Psyche stärken

Wenn es an die Seele geht!
Therapie: Psyche stärken und kleine Brötchen backen.

Der Teufelskreis aus Übergewicht, Frustration, Essen aus Langeweile und weiterer Gewichtszunahme muss unterbrochen werden. Kinderarzt, Eltern, Pädagogen und Sportlehrer sollten an einem Strang ziehen. Wichtig ist, den kleinen Patienten ernst zu nehmen und als Partner zu sehen – ohne den Willen des Kindes geht rein gar nichts. Lob spielt eine wesentliche Rolle. Auch der kleinste Erfolg einer Gewichtsreduzierung oder bei der sportlichen Leistung ist zu würdigen. Adipöse Kinder sind oft geradezu süchtig nach Lob, denn sie erfahren im Alltag meist genau das Gegenteil. Die Eltern sollten sich für Gewichtsverlauf und Aussehen des Kindes interessieren und auch körperliche Leistungsfortschritte und eine verbesserte Stimmungslage registrieren. Also: Niemals mit Lob sparen, aber mit Kritik geizen! Persönliche Zuwendung kann für die Motivation des Kindes Wunder wirken.

AUSLÖSER ERKENNEN

Bei manchen Kindern und Jugendlichen gibt es spezifische Auslöser für übermäßiges Essen: Traurigkeit, Stress, Ängstlichkeit, Überforderung, Ablehnung in der Schule, Langeweile oder Frust. Eltern sollten darauf achten, ob eine spezifische Begebenheit oder eine bestimmte Stimmung dazu führt, dass das Kind besonders viel isst. Und wichtig: Auch das Kind muss diese Auslöser erkennen. Nur durch diese Einsicht kann es selbst lernen, sein Essverhalten zu verändern.

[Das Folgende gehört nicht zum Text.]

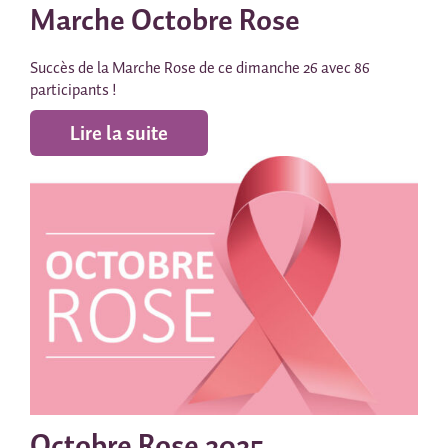
Marche Octobre Rose
Succès de la Marche Rose de ce dimanche 26 avec 86
participants !
Lire la suite
Octobre Rose 2025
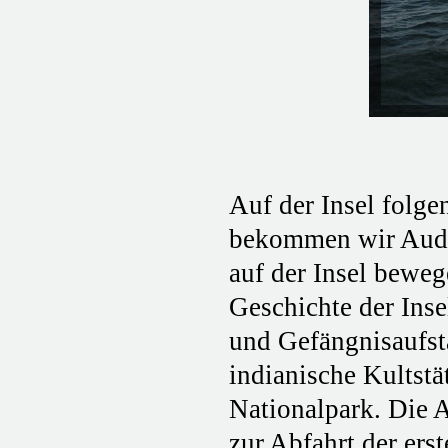
Auf der Insel folg
bekommen wir Audio
auf der Insel bewege
Geschichte der Ins
und Gefängnisaufstä
indianische Kultstä
Nationalpark. Die A
zur Abfahrt der ers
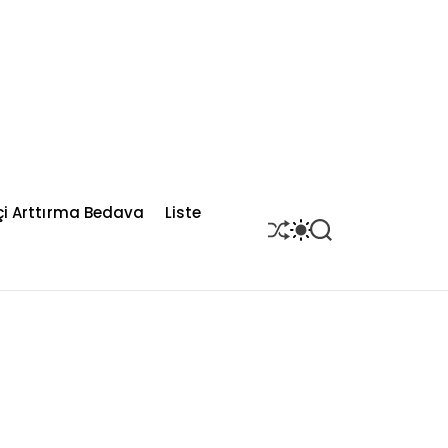
çi Arttırma Bedava
Liste
S
S
S
H
W
E
U
I
A
F
T
R
F
C
C
L
H
H
E
C
O
L
O
R
M
O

MIT KLEINEN SCHRITTEN ANS ZIEL

Übergewicht ist ein langwieriges Problem. Kinder und Eltern sollten sich nicht zuviel auf einmal vornehmen. Eine Gewichtsabnahme von 21 Kilogramm erscheint Kind und Eltern unerreichbar – zunächst sollten die ersten zwei Kilos angepeilt werden. Die Familie sollte mit einer einzigen Maßnahme beginnen und diese konsequent über mehrere Monate verfolgen. Wenn es gelungen ist, diese erste Maßnahme zur Zufriedenheit umzusetzen, können Sie sich die Tipps in unserem Internetangebot noch einmal vornehmen, um zu überlegen, was Sie dann angehen können und wollen.

Das Kind muss mit den Maßnahmen einverstanden sein. Es hat keinen Zweck, einem Kind etwas gegen seinen Willen aufzuzwängen. Eine Maßnahme, die für das eine Kind geeignet ist, kann für ein anderes Kind völlig ungeeignet sein. Ist das Kind schon älter, kann es durchaus auch vernünftig sein, sich mit Hilfsangeboten und gut gemeinten Ratschlägen zurückzuhalten. Dies gilt besonders, wenn die “Fronten verhärtet” sind. Letztlich muss das Kind lernen, Verantwortung für sich selbst zu übernehmen.